(CNSNews.com) - The Supreme Court on Thursday ruled that "no citizen, not even the President, is categorically above the common duty to produce evidence when called upon in a criminal proceeding.
"We reaffirm that principle today and hold that the President is neither absolutely immune from state criminal subpoena seeking his private papers nor entitled to a heightened standard of need."
The 7-2 ruling, written by Chief Justice John Roberts, makes it possible for Manhattan prosecutors to eventually get their hands on Trump's business and financial records as part of their Stormy Daniels hush-money investigation.
The majority opinion noted that the arguments presented to the Supreme Court and in the lower Court of Appeals "were limited to absolute immunity and heightened need. The Court of Appeals, however, has directed that the case be returned to the District Court, where the President may raise further arguments as appropriate."
So it isn't over yet for the president, but it looks likely that the subpoena for his financial and business records could stand after additional litigation.
Liberal Justices Ginsburg, Breyer, Sotomayor and Kagan joined Roberts in his opinion. Justice Kavanaugh filed a concurring opinion, in which Justice Gorsuch joined. Justices Thomas and Alito filed dissenting opinions.
Manhattan District Attorney Cyrus Vance, Jr., called the 7-2 ruling "a tremendous victory for our nation's system of justice."

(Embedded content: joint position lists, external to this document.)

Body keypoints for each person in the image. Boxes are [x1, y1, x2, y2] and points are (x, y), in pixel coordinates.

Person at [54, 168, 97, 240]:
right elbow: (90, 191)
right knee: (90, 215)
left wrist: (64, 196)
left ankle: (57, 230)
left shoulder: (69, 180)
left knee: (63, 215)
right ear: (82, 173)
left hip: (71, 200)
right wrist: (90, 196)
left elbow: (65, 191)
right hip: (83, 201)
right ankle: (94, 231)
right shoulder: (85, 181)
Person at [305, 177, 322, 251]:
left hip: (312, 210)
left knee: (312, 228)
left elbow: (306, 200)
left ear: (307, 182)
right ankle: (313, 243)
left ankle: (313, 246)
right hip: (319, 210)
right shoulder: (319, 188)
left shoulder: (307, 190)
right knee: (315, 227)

President Trump reacted in a flurry of tweets, including these two:
-- The Supreme Court sends case back to Lower Court, arguments to continue. This is all a political prosecution. I won the Mueller Witch Hunt, and others, and now I have to keep fighting in a politically corrupt New York. Not fair to this Presidency or Administration.
-- Courts in the past have given “broad deference”. BUT NOT ME!
In a second and related case, the Supreme Court ruled 7-2 that "Congressional subpoenas for information from the President" -- in this case, Trump's tax returns -- "implicate special concerns regarding the separation of powers."
The ruling said lower courts "did not take adequate account of those concerns." The ruling vacated lower court opinions upholding the congressional subpoenas and sent the case back for further proceedings.
The justices set out four points for the lower court to consider:
First, the courts should "carefully assess whether the asserted legislative purpose" of Congress in seeking Trump's tax returns "warrants the significant step of involving the President and his papers."
Second, to narrow the scope of possible conflict between the branches, the courts should insist on a subpoena no broader than reasonably necessary to support Congress’s professed legislative objective.
Third, the lower courts should consider the nature of the evidence offered by Congress to establish that a subpoena advances a valid legislative purpose.
And fourth, the lower courts should be careful to assess the burdens imposed on the President by a subpoena.
Two justices, Alito and Thomas, filed dissenting opinions.
Referring to additional litigation, House Speaker Pelosi told a news conference on Thursday, "We will continue to go down that path." She added, "it's not good news for the president of the United States."